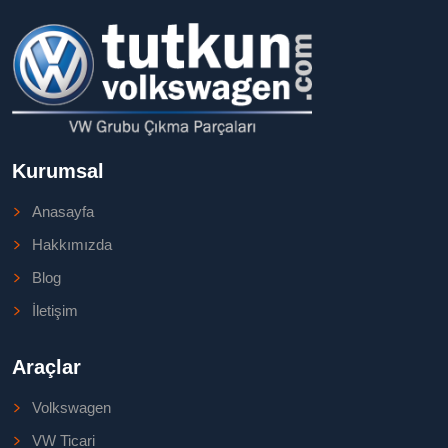
Kurumsal
Anasayfa
Hakkımızda
Blog
İletişim
Araçlar
Volkswagen
VW Ticari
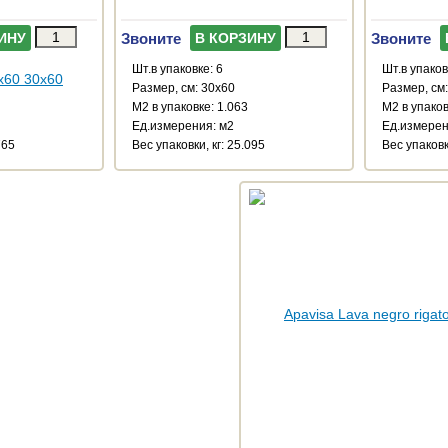
Звоните
Звоните
ИНУ
В КОРЗИНУ
Шт.в упаковке: 6
Шт.в упаков
Размер, см: 30x60
Размер, см
М2 в упаковке: 1.063
М2 в упаков
Ед.измерения: м2
Ед.измерен
765
Веc упаковки, кг: 25.095
Веc упаковк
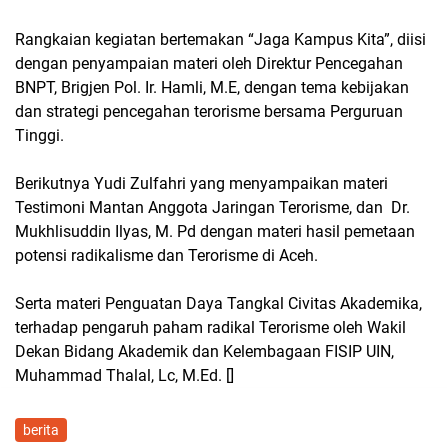
Rangkaian kegiatan bertemakan “Jaga Kampus Kita”, diisi
dengan penyampaian materi oleh Direktur Pencegahan
BNPT, Brigjen Pol. Ir. Hamli, M.E, dengan tema kebijakan
dan strategi pencegahan terorisme bersama Perguruan
Tinggi.
Berikutnya Yudi Zulfahri yang menyampaikan materi
Testimoni Mantan Anggota Jaringan Terorisme, dan Dr.
Mukhlisuddin Ilyas, M. Pd dengan materi hasil pemetaan
potensi radikalisme dan Terorisme di Aceh.
Serta materi Penguatan Daya Tangkal Civitas Akademika,
terhadap pengaruh paham radikal Terorisme oleh Wakil
Dekan Bidang Akademik dan Kelembagaan FISIP UIN,
Muhammad Thalal, Lc, M.Ed. []
berita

• [Assigned task]: Could you write out all the records above again, switching "Blog" to "Haberler" and leaving everything else unchanged? Leave the pictures out.

• [Written reply]:
Kurumsal
Anasayfa
Hakkımızda
Haberler
İletişim
Araçlar
Volkswagen
VW Ticari
Звоните
Звоните
ИНУ
В КОРЗИНУ
Шт.в упаковке: 6
Шт.в упаков
Размер, см: 30x60
Размер, см
М2 в упаковке: 1.063
М2 в упаков
Ед.измерения: м2
Ед.измерен
765
Веc упаковки, кг: 25.095
Веc упаковк
Rangkaian kegiatan bertemakan “Jaga Kampus Kita”, diisi
dengan penyampaian materi oleh Direktur Pencegahan
BNPT, Brigjen Pol. Ir. Hamli, M.E, dengan tema kebijakan
dan strategi pencegahan terorisme bersama Perguruan
Tinggi.
Berikutnya Yudi Zulfahri yang menyampaikan materi
Testimoni Mantan Anggota Jaringan Terorisme, dan Dr.
Mukhlisuddin Ilyas, M. Pd dengan materi hasil pemetaan
potensi radikalisme dan Terorisme di Aceh.
Serta materi Penguatan Daya Tangkal Civitas Akademika,
terhadap pengaruh paham radikal Terorisme oleh Wakil
Dekan Bidang Akademik dan Kelembagaan FISIP UIN,
Muhammad Thalal, Lc, M.Ed. []
berita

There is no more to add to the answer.